Say whether each statement agrees with the text on Nigeria's real estate sector in 2023, answering yes or no and quoting the words of the text that decide it. 1. Some primary mortgage banks are expected to become commercial banks in 2023. 2. Building homes for low-income earners is expected to be profitable in 2023. 3. Ibrahim says the 2023 elections will not affect the sector.

→ **Exercise text**:
....................

He, therefore, called on the government to provide subsidies to the sector to ensure that it performs optimally to continue to create employment and boost the economy.
“We are heading into 2023 with a double-digit interest rate and that is why I said it may not be an easy road for the sector.
“However, for those who are building luxury homes for the rich, they can still make it. But building for the low-income earners will not be profitable in 2023,” he added.
He also predicted that some primary mortgage banks may convert to commercial banks in 2023 because of the tough economic environment in which they operate.
“In 2023, you will witness some primary mortgage banks changing to commercial banks where they can have more opportunities for survival,” Adebayo said.
He urged the private sector to collaborate and find alternatives to cement and other building materials that have made the production of houses very expensive.
The managing partner of Black Orchard Group, Nasiru Ibrahim, on his part said 2023 is going to be a milestone year for players in the sector.
He said inflation, Central Bank of Nigeria (CBN) policies, foreign exchange rates and the proposed removal of subsidy will all impact the performance of the real estate segment of the Nigerian economy.
Ibrahim also said the 2023 elections will impact the performance of the sector.
“A lot of things are going to change; we are hoping it’s for the best but the changes we come with a lot of pains. It is going to be similar to 2015 when there was change in government and a lot of real estate companies had to phase out because all the markets that were available pre-2015 disappeared. Some real estate companies folded up but some were resilient and they restrategised and continued.
“So I am predicting a similar trend in 2023. There will be changes as usual; some will fizzle out, some will soldier on and some will pop up but the business model is going to be a lot more responsive to the realities on the ground,” he said.
He said to survive the 2023 storm, investors need to take calculated risks and be able to hedge those things they can as early as possible.

....................

Entries drawn from a dataset:
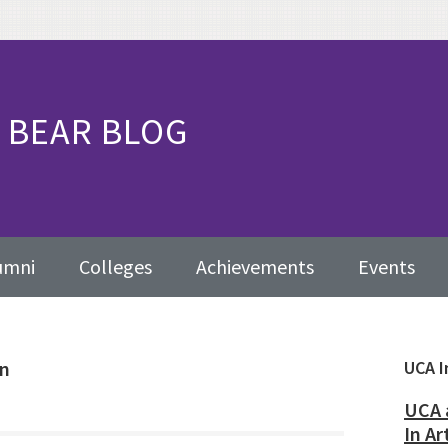
BEAR BLOG
umni
Colleges
Achievements
Events
on
Pr
UCA I
Sid
UCA 
In Ar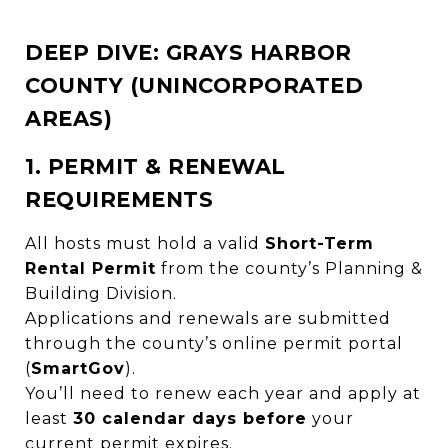
DEEP DIVE: GRAYS HARBOR
COUNTY (UNINCORPORATED
AREAS)
1. PERMIT & RENEWAL
REQUIREMENTS
All hosts must hold a valid
Short-Term
Rental Permit
from the county’s Planning &
Building Division.
Applications and renewals are submitted
through the county’s online permit portal
(
SmartGov
).
You’ll need to renew each year and apply at
least
30 calendar days before
your
current permit expires.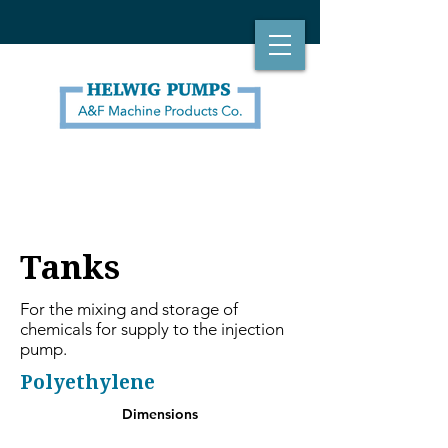
Tanks
For the mixing and storage of
chemicals for supply to the injection
pump.
Polyethylene
Dimensions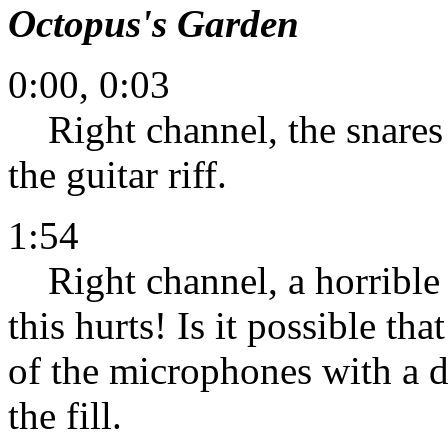
Octopus's Garden
0:00, 0:03
Right channel, the snares o
the guitar riff.
1:54
Right channel, a horrible
this hurts! Is it possible t
of the microphones with a d
the fill.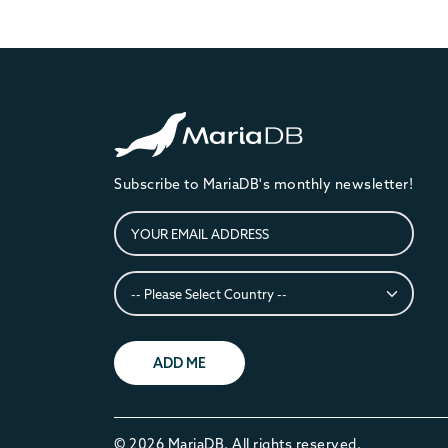
Subscribe to MariaDB's monthly newsletter!
ADD ME
© 2026 MariaDB. All rights reserved.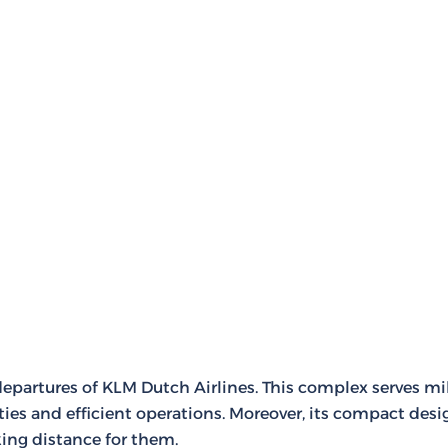
departures of KLM Dutch Airlines. This complex serves mi
ties and efficient operations. Moreover, its compact desi
ing distance for them.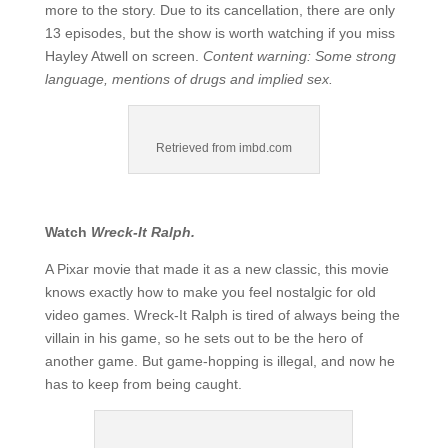
more to the story. Due to its cancellation, there are only
13 episodes, but the show is worth watching if you miss
Hayley Atwell on screen.
Content warning: Some strong
language, mentions of drugs and implied sex.
Retrieved from imbd.com
Watch
Wreck-It Ralph.
A Pixar movie that made it as a new classic, this movie
knows exactly how to make you feel nostalgic for old
video games. Wreck-It Ralph is tired of always being the
villain in his game, so he sets out to be the hero of
another game. But game-hopping is illegal, and now he
has to keep from being caught.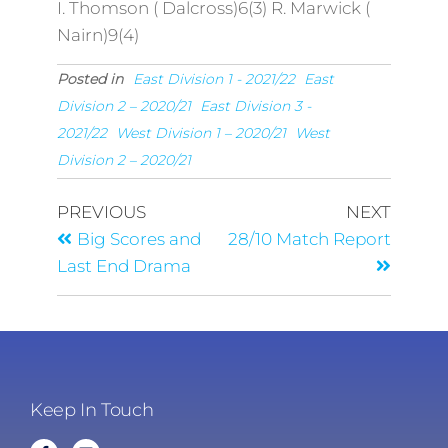
I. Thomson ( Dalcross)6(3) R. Marwick (
Nairn)9(4)
Posted in
East Division 1 - 2021/22
East
Division 2 – 2020/21
East Division 3 -
2021/22
West Division 1 – 2020/21
West
Division 2 – 2020/21
PREVIOUS
NEXT
Big Scores and
28/10 Match Report
Last End Drama
Keep In Touch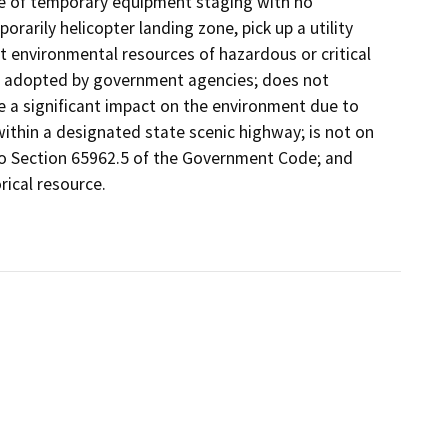
ose of temporary equipment staging with no
rarily helicopter landing zone, pick up a utility
pact environmental resources of hazardous or critical
ly adopted by government agencies; does not
e a significant impact on the environment due to
thin a designated state scenic highway; is not on
to Section 65962.5 of the Government Code; and
rical resource.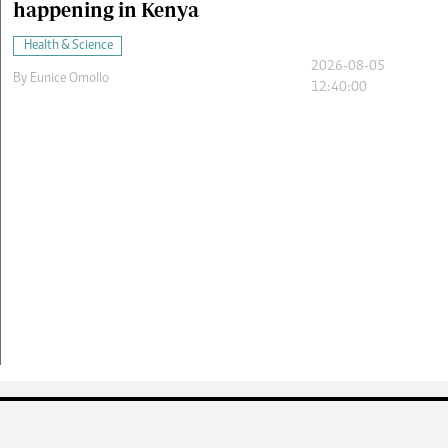
happening in Kenya
Health & Science
2026-08-05
By
Eunice Omollo
12:40:00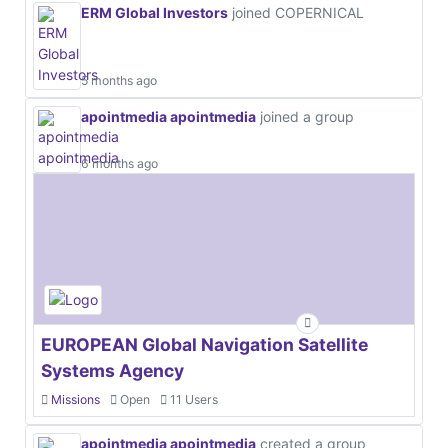
ERM Global Investors
joined COPERNICAL
5 months ago
apointmedia apointmedia
joined a group
6 months ago
EUROPEAN Global Navigation Satellite
Systems Agency
Missions
Open
11 Users
apointmedia apointmedia
created a group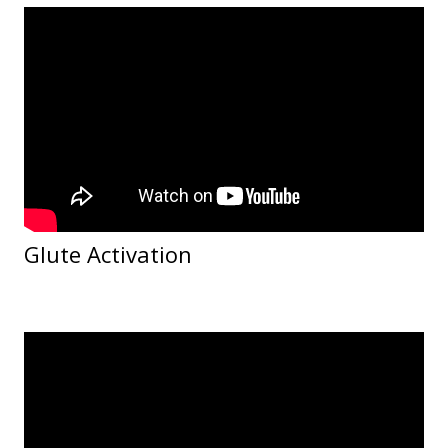
Glute Activation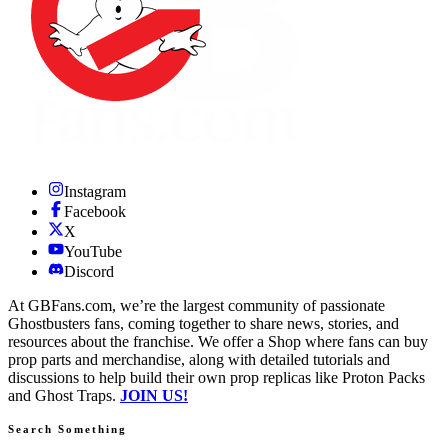
Instagram
Facebook
X
YouTube
Discord
At GBFans.com, we’re the largest community of passionate
Ghostbusters fans, coming together to share news, stories, and
resources about the franchise. We offer a Shop where fans can buy
prop parts and merchandise, along with detailed tutorials and
discussions to help build their own prop replicas like Proton Packs
and Ghost Traps.
JOIN US!
Search Something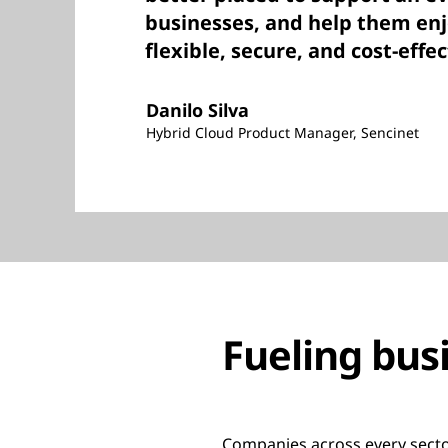
businesses, and help them enj
flexible, secure, and cost-effec
Danilo Silva
Hybrid Cloud Product Manager, Sencinet
Fueling bus
Companies across every sector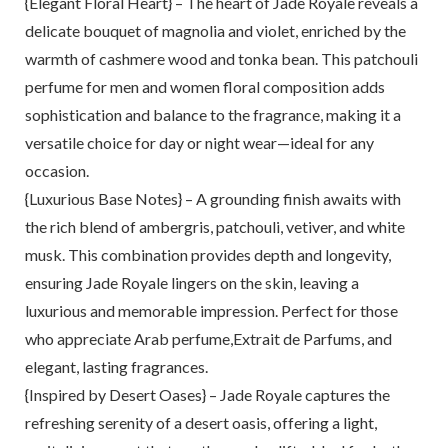
{Elegant Floral Heart} – The heart of Jade Royale reveals a
delicate bouquet of magnolia and violet, enriched by the
warmth of cashmere wood and tonka bean. This patchouli
perfume for men and women floral composition adds
sophistication and balance to the fragrance, making it a
versatile choice for day or night wear—ideal for any
occasion.
{Luxurious Base Notes} – A grounding finish awaits with
the rich blend of ambergris, patchouli, vetiver, and white
musk. This combination provides depth and longevity,
ensuring Jade Royale lingers on the skin, leaving a
luxurious and memorable impression. Perfect for those
who appreciate Arab perfume,Extrait de Parfums, and
elegant, lasting fragrances.
{Inspired by Desert Oases} – Jade Royale captures the
refreshing serenity of a desert oasis, offering a light,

....................

→ **Result**:
1. Yes: "In 2023, you will witness some primary mortgage banks changing to commercial banks where they can have more opportunities for survival"
2. No: "But building for the low-income earners will not be profitable in 2023"
3. No: "Ibrahim also said the 2023 elections will impact the performance of the sector."